WHAT TO WORK ON »
Transcribe the entries below with complete accuracy, excluding the pictures.

[Saved entries]
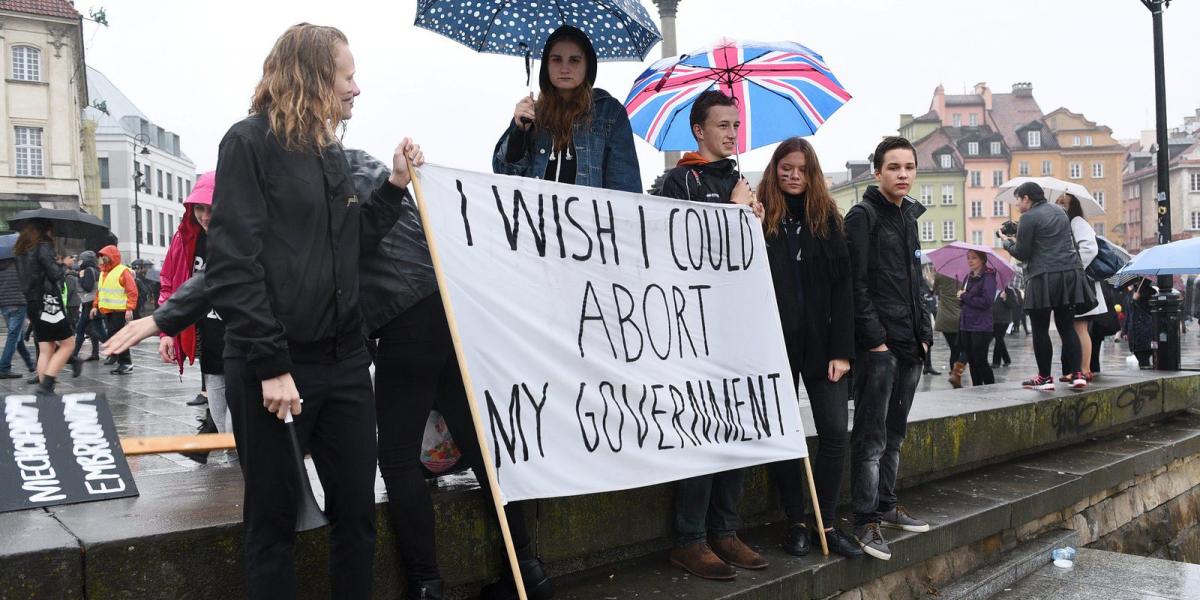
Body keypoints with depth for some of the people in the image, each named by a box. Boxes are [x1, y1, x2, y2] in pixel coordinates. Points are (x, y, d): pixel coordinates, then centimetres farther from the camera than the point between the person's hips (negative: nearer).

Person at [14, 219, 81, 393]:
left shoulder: (21, 251, 15)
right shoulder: (43, 247, -9)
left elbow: (26, 278, 18)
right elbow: (55, 274, -16)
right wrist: (61, 265, 2)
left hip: (32, 305, 8)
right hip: (48, 302, -8)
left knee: (45, 350, 8)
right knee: (68, 344, -1)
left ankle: (44, 388, 4)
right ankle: (46, 384, -12)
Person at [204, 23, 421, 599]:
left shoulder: (331, 151, 14)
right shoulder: (250, 142, -7)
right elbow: (232, 265, -14)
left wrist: (396, 184, 7)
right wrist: (270, 365, -17)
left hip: (345, 362, 7)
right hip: (271, 368, -6)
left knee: (357, 512, 11)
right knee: (273, 523, 6)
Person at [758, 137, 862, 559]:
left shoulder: (827, 217, 7)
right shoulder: (760, 218, 1)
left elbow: (842, 285, 2)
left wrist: (842, 349, -4)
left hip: (821, 342, 2)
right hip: (776, 343, -2)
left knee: (834, 433, 0)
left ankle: (827, 524, 14)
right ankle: (795, 523, 20)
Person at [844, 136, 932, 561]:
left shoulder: (909, 216, 18)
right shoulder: (863, 216, -7)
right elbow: (857, 285, -14)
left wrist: (923, 333, 15)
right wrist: (875, 338, -17)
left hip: (909, 346, 8)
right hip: (878, 345, -8)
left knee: (894, 434, 15)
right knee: (871, 437, -5)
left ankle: (886, 506, 26)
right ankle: (865, 521, 1)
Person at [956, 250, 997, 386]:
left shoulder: (988, 277, -9)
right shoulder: (968, 277, 13)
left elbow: (986, 302, -19)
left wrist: (964, 296, -11)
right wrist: (962, 297, -5)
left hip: (981, 328, -7)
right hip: (966, 326, 7)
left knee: (980, 361, -5)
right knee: (972, 362, 10)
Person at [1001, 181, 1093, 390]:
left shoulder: (1029, 217, -7)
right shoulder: (1059, 211, 18)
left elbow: (1021, 253, -7)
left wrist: (1007, 241, 13)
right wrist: (1017, 239, 22)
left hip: (1044, 277, -7)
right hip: (1070, 273, 7)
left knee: (1040, 330, 2)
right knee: (1067, 326, 9)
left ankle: (1045, 378, 6)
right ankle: (1077, 374, 2)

EXPECTED ANSWER »
Body keypoints with depth for some of the people in the image, each named by a box. Boxes are [x1, y1, x2, y2] in pixel coordinates. Points are (x, y, d): pixel coordinates, then centimetres farther from the camera than the point between the person's hips (negative: nearer).

Person at [14, 219, 81, 393]:
left shoulder: (21, 251, 15)
right shoulder: (43, 247, -9)
left elbow: (26, 278, 18)
right elbow: (55, 274, -16)
right wrist: (61, 265, 2)
left hip: (32, 305, 8)
right hip: (48, 302, -8)
left knee: (45, 350, 8)
right knee: (68, 344, -1)
left ankle: (44, 388, 4)
right ankle: (46, 384, -12)
Person at [204, 23, 421, 599]:
left shoulder: (331, 151, 14)
right shoulder: (250, 142, -7)
right elbow: (232, 265, -14)
left wrist: (396, 184, 7)
right wrist: (270, 365, -17)
left hip: (345, 362, 7)
right hip: (271, 368, -6)
left knee: (357, 512, 11)
right knee: (273, 523, 6)
Person at [758, 137, 862, 559]:
left shoulder: (827, 217, 7)
right shoulder: (760, 218, 1)
left elbow: (842, 285, 2)
left wrist: (842, 349, -4)
left hip: (821, 342, 2)
right hip: (776, 343, -2)
left knee: (834, 433, 0)
left ankle: (827, 524, 14)
right ankle: (795, 523, 20)
Person at [844, 136, 932, 561]:
left shoulder: (909, 216, 18)
right shoulder: (863, 216, -7)
right elbow: (857, 285, -14)
left wrist: (923, 333, 15)
right wrist: (875, 338, -17)
left hip: (909, 346, 8)
right hip: (878, 345, -8)
left knee: (894, 434, 15)
right knee: (871, 437, -5)
left ankle: (886, 506, 26)
right ankle: (865, 521, 1)
Person at [956, 250, 997, 386]:
left shoulder: (988, 277, -9)
right shoulder: (968, 277, 13)
left elbow: (986, 302, -19)
left wrist: (964, 296, -11)
right wrist: (962, 297, -5)
left hip: (981, 328, -7)
right hip: (966, 326, 7)
left knee: (980, 361, -5)
right knee: (972, 362, 10)
Person at [1001, 181, 1093, 390]:
left shoulder: (1029, 217, -7)
right shoulder: (1059, 211, 18)
left elbow: (1021, 253, -7)
left wrist: (1007, 241, 13)
right wrist: (1017, 239, 22)
left hip: (1044, 277, -7)
right hip: (1070, 273, 7)
left knee: (1040, 330, 2)
right knee: (1067, 326, 9)
left ankle: (1045, 378, 6)
right ankle: (1077, 374, 2)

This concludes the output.